=== Opdracht A ===
Welke organisaties worden bij naam genoemd in de alinea van het artikel over Frank Maat die begint met "Grote en duurzame projecten"? Geef ze allemaal.
=== Opdracht B ===
Hoeveel dienstgebouwen werden volgens het artikel over Frank Maat gerealiseerd bij de Blankenburgverbinding?
=== Opdracht C ===
Schrijf het artikel over Frank Maat verder na de laatste zin die er staat.

‘Kennisdeling is wat de bouwsector nodig heeft’
Dat de bouw- en vastgoedsector belangrijke bijdrages kan leveren aan maatschappelijke opgaves als de energietransitie en circulariteit is evident. Door de goede voorbeelden op het podium te zetten en kennis te delen, creëren we de bewustwording die we nodig hebben. We spreken met BIM-modelleur Frank Maat van projectbureau Velox, die ons aan de hand van diverse projecten laat zien hoe de bouw- en vastgoedsector kan excelleren.
Tekst: Marvin van Kempen, Beeld: Powerhouse Company, MIR
Grote en duurzame projecten zijn voor Maat een bekend werkterrein. Nadat hij in 2000 afstudeerde als bouwkundige, was hij achttien jaar werkzaam in de architectuur. “Ik wilde altijd al architect worden, dus het leek vanzelfsprekend om aan de slag te gaan met ontwerpen. Naarmate de jaren verstreken, kreeg ik het gevoel dat ik lang aan iets werkte, maar het resultaat ervan onvoldoende beleefde. Ik wilde meer hands-on bezig zijn met projecten en daarom ging ik in 2018 op zoek naar een uitdaging die deze wens kon invullen.” Hij kwam in contact met Velox, dat professionals verbindt aan grote projecten en aan opdrachtgevers die onder andere op duurzaamheid inzetten. “Zij gaven aan dat Ballast Nedam werkte aan een groot infrastructureel project, de Blankenburgverbinding die de A20 en A15 aan de westkant van Rotterdam verbindt. Het consortium BAAK zocht een modelleur en in eerste instantie was het even zoeken naar hoe ik mijn expertise kon inbrengen. Het was een infrastructureel project, terwijl mijn expertise in de gebouwde omgeving ligt. Toen ik met Ballast Nedam hierover sprak, werd duidelijk dat het om meer ging dan alleen de wegen en tunnels, want er werden vier dienstgebouwen gerealiseerd. Daar kwam mijn kunde goed van pas.”

=== Gegevens ===

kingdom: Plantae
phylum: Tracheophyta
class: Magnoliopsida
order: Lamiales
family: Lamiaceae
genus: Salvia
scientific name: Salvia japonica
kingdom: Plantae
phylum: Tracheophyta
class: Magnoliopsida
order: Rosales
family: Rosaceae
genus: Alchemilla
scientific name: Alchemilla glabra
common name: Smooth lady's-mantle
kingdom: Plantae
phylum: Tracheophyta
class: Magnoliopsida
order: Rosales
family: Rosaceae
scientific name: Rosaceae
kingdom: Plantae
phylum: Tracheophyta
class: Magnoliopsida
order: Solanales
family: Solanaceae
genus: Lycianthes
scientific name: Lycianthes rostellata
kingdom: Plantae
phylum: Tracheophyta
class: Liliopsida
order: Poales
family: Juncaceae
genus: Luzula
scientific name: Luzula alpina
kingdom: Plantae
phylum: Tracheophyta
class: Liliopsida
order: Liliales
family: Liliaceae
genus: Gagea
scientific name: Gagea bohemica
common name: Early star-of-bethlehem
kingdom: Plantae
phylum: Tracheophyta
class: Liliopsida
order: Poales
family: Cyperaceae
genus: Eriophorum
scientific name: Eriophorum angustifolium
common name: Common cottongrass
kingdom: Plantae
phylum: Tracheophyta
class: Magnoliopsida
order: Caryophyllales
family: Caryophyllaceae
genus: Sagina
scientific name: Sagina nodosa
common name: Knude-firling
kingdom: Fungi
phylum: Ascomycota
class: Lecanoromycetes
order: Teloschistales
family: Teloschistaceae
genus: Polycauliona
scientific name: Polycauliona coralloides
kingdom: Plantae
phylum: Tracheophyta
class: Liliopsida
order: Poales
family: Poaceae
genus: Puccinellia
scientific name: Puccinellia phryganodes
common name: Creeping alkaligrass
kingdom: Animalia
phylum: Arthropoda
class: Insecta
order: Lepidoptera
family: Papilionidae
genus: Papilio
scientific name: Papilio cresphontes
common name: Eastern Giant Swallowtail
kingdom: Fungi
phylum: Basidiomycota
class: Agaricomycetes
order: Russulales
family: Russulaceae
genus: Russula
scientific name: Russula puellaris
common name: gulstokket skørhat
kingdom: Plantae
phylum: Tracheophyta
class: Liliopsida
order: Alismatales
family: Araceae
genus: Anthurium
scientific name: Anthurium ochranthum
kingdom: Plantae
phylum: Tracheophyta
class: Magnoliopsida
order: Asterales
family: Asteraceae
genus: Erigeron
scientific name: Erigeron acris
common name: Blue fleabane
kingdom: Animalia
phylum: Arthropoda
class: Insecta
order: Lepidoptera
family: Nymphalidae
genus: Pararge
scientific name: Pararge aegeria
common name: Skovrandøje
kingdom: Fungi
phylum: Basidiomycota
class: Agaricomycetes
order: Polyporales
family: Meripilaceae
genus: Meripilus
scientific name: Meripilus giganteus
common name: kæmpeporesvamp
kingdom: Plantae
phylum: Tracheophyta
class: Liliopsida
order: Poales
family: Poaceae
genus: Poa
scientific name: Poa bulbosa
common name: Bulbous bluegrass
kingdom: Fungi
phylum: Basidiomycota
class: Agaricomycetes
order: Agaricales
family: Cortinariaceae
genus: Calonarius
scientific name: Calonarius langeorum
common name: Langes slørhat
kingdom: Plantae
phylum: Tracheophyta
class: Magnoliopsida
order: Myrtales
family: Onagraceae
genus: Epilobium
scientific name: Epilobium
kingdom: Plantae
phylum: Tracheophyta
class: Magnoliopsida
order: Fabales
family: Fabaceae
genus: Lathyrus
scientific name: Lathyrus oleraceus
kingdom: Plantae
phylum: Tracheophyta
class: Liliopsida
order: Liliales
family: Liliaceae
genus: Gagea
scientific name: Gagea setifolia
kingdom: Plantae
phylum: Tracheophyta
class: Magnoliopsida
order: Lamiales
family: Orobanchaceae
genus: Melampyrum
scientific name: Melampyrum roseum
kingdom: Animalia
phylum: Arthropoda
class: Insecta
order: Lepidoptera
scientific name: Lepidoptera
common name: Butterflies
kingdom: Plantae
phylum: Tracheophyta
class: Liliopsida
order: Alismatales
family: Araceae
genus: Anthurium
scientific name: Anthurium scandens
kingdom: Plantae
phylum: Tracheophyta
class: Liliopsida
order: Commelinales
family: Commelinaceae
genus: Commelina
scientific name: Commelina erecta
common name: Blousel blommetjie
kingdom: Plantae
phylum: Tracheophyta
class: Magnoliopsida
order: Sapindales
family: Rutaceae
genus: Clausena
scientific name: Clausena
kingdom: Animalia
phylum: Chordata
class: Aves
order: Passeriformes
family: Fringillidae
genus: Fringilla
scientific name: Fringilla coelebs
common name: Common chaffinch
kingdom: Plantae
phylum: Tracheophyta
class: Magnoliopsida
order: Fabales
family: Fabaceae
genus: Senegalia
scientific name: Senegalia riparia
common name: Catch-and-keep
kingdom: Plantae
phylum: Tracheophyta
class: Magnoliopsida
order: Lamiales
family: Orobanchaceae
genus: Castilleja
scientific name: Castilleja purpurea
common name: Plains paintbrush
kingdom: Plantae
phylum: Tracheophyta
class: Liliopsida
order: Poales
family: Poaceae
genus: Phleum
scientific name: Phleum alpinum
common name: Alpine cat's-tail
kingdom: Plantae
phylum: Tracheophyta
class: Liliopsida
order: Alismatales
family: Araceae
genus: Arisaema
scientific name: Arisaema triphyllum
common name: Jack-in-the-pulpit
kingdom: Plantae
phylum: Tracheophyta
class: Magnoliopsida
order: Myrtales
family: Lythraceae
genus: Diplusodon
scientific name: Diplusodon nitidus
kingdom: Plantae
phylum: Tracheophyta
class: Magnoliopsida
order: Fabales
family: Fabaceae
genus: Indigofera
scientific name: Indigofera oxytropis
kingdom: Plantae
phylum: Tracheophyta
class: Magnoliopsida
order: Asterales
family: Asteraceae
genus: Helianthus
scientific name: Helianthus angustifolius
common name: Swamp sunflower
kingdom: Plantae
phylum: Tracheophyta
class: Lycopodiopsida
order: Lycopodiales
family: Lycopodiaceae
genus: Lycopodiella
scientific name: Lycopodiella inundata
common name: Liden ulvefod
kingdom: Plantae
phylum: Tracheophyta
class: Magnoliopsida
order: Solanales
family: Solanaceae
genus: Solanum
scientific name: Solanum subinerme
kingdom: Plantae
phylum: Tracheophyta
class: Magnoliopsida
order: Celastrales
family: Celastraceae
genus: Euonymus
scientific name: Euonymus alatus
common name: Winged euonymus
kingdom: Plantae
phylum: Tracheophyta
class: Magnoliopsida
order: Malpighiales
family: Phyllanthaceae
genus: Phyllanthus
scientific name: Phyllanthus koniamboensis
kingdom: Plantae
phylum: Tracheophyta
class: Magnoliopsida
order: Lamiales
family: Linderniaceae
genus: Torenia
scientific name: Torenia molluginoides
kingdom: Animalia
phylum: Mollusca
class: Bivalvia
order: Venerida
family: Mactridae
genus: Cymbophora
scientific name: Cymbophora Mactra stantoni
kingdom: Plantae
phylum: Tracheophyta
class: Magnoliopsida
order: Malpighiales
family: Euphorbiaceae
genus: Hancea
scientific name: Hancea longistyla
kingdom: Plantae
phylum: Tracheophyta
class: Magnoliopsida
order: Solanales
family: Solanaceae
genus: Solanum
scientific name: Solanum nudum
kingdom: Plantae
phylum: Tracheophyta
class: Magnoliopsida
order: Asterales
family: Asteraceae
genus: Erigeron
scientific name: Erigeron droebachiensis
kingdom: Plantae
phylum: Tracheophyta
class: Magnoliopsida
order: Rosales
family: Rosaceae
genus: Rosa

=== Antwoord A ===
Velox, Ballast Nedam en het consortium BAAK.

=== Antwoord B ===
Vier.

=== Antwoord C ===
Het belang van kennisdeling
De Blankenburgverbinding is niet het enige grote project dat hij gestalte zag krijgen. Zo zijn de aardbevingsbestendige Feringa Building in Groningen en het ontmoeting stimulerende KJ Plein in Den Haag recente wapenfeiten. Bij vrijwel iedere ontwikkeling zijn kenmerken van duurzaamheid zichtbaar, maar volgens Maat is het nog lang geen gemeengoed. Zo ziet hij in de praktijk vooral traditionele kennis over het onderwerp. “Vanuit de architectuurbranche zien we prachtige ontwerpen, maar het schort aan de bouwkundige uitwerking. Dáárin moeten we stappen zetten.” Hij ziet dan ook een toenemend belang voor het delen van kennis over duurzaamheid. “Bijvoorbeeld om de energietransitie beter in beeld te krijgen, om in ieder geval invulling te geven aan de ondergrens."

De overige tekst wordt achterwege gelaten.